Il 2030 oggi sembra lontano ma ci accorgeremo ben presto che è dietro l'angolo.La seconda gamba dell'efficientamento riguarda la edilizia futura la cui riorganizzazione risulta intrinsecamente legata ad una riforma della materia urbanistica. Perché possa effettivamente parlarsi di rigenerazione, recupero, riqualificazione delle città consolidate occorre mettere mano per lo meno a cinque strumenti normativi: il Dpr 380/2001 – la legge urbanistica 1150/1942 – il Dm sugli standard 1444/1968 – il dl ambientale e la legge sul consumo del suolo; i primi quattro già esistenti ed il quinto da promulgare. Occorre, bene la decisione del Mims in tal senso, uno strumento che riconfiguri in un unico contesto, dai tempi strettissimi, la materia.

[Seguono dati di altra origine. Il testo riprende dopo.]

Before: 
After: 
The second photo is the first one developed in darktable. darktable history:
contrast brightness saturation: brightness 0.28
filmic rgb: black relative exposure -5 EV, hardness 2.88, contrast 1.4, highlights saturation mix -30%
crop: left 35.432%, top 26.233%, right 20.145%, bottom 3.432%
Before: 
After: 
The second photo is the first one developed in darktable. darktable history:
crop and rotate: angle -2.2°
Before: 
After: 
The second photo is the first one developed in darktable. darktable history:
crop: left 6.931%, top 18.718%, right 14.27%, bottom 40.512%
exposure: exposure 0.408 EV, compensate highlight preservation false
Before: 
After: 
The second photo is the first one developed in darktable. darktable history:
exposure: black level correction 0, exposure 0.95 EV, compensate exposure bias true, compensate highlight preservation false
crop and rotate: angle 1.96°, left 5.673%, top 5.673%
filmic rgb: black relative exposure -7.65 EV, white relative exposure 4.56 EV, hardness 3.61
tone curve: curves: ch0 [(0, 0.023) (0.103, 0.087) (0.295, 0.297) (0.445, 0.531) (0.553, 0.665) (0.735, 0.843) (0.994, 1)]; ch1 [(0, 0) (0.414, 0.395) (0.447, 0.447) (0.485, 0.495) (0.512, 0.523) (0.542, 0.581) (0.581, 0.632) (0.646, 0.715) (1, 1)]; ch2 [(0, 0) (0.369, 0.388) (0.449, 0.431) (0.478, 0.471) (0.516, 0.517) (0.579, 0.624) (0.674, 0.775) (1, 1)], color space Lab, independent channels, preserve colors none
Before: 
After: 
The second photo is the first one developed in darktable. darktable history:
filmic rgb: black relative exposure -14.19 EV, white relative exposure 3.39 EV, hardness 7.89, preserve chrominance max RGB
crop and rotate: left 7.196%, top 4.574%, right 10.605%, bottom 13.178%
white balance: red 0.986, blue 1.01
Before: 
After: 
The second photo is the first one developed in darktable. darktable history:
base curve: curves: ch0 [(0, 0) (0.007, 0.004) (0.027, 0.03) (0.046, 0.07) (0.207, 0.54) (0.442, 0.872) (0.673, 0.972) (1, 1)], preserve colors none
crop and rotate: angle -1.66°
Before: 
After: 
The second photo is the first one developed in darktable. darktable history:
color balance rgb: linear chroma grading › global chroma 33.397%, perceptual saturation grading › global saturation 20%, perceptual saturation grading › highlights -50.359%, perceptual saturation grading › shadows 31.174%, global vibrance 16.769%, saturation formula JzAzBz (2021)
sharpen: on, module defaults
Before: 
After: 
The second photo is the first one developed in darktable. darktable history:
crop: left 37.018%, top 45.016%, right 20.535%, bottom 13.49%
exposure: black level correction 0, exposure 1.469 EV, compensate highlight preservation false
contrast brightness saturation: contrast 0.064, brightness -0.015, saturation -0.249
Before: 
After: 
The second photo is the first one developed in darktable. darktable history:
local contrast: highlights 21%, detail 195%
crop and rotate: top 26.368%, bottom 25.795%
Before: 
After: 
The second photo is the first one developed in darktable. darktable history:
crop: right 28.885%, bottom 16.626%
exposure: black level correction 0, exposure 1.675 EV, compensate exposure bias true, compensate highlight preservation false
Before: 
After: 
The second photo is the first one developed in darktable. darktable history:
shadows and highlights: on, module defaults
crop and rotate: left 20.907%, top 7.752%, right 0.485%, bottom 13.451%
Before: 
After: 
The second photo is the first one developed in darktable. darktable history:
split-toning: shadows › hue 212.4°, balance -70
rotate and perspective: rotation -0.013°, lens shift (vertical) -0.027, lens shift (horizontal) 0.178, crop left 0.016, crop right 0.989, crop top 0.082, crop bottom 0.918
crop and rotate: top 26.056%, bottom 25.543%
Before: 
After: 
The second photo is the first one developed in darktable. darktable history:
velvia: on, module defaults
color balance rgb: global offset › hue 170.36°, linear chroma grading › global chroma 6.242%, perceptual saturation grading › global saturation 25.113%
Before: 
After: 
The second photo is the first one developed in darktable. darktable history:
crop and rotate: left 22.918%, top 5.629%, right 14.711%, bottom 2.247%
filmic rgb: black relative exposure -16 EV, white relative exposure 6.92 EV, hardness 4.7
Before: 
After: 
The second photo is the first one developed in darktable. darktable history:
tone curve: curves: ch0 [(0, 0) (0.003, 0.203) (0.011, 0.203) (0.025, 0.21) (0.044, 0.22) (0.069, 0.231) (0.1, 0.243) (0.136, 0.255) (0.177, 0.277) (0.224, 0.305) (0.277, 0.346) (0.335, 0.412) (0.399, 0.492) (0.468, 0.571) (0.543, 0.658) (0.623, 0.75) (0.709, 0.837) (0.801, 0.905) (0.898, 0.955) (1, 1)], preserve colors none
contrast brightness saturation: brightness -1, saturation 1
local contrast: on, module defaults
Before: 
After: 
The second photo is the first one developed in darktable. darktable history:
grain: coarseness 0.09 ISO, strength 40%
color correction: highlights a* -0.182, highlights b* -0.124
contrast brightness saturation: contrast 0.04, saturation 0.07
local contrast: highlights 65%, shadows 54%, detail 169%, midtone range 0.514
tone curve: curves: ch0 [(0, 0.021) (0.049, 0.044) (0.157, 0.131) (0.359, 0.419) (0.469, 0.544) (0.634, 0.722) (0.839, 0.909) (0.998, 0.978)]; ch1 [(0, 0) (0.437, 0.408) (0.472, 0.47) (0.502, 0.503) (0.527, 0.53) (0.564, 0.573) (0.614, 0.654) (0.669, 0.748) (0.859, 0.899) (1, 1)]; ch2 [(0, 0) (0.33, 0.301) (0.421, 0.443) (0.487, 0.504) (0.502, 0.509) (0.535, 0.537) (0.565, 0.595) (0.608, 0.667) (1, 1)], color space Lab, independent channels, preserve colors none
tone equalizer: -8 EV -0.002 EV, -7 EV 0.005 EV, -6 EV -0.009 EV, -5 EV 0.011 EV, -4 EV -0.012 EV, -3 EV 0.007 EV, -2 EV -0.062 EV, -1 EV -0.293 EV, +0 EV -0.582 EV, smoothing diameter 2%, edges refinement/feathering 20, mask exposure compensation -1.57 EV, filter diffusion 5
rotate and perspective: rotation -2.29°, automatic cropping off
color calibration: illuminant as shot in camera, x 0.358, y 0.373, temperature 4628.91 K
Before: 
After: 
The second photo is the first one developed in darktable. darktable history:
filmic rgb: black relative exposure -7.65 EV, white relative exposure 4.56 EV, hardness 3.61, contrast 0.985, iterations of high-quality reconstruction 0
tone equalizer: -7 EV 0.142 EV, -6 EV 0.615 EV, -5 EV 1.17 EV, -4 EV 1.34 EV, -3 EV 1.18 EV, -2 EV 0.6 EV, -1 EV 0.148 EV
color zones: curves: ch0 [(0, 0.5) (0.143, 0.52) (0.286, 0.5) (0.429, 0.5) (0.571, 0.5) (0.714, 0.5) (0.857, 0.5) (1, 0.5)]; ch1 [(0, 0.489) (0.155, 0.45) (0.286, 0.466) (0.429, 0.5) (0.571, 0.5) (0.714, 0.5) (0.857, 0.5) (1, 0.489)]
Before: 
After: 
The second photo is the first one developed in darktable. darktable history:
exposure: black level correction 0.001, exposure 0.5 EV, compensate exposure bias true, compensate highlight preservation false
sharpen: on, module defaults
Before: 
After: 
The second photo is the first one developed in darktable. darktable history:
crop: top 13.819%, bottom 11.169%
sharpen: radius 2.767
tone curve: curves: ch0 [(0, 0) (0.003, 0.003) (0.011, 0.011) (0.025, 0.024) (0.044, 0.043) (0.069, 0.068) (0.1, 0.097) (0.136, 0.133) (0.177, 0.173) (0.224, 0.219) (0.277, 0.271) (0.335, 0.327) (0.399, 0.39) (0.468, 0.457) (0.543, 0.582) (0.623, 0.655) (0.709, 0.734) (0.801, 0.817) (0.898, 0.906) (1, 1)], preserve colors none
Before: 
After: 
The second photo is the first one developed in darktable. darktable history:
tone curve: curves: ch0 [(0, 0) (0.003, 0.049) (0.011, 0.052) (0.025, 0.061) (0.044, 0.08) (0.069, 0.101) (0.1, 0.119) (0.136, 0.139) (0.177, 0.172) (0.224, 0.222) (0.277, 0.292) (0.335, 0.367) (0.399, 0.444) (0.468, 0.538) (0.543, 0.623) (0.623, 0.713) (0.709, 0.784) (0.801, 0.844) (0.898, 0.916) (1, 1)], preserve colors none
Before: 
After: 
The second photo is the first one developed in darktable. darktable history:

Con le norme attuali la riqualificazione delle caserme in via Reni a Roma, di cui si parla dagli anni 80, rimarrà lettera morta ancora nei prossimi anni. Un'imprenditrice Ance ha rappresentato l'arco temporale (circa 20 anni) che sono occorsi al proprio gruppo per riuscire a far decollare un piano di riqualificazione a Milano. Operazioni di recupero che durano decenni sono incompatibili con obiettivi di breve/medio termine per offrire città più resilienti ed inclusive.Vi è un disallineamento atemporale tra quello che il decisore pubblico si prefigge di raggiungere e le azioni conseguenti.Vi è un tema riguardante la (a)temporalità anche sulla materia della congruità dei prezzi di appalto. Lo ribadiamo, ad oggi di fatto, nessuna impresa ha ottenuto alcuna misura compensativa dei maggiori esborsi affrontati nel primo/secondo semestre 2021 rispetto alle rilevazioni del Mims. Trattasi di aumenti registratisi nell'ultimo trimestre 2020 rispetto ai quali le imprese hanno già da tempo anticipato rilevanti risorse.

I prezzari continuano ad essere non adeguati e le gare sono affette da una desertificazione sempre più diffusa. Occorre che le previsioni (coraggiose) del Dl Aiuti atterrino immediatamente altrimenti rischiamo che non si aprano nuovi cantieri né che quelli già aperti possano avanzare. Nel 2020 quando con l'Europa contrattualizzammo le previsioni del Pnrr, il 2026 sembrava lontano ma oggi ci accorgiamo che è dietro l'angolo. Accanto alla (titanica) azione riformatrice del Paese occorre portare sal in Europa per ottenere le erogazioni previste nei prossimi mesi, pur potendo contabilizzare anche lavori avviati ante Covid vi è una connotazione atemporale che sembra caratterizzare la quotidianità di tutti i giorni.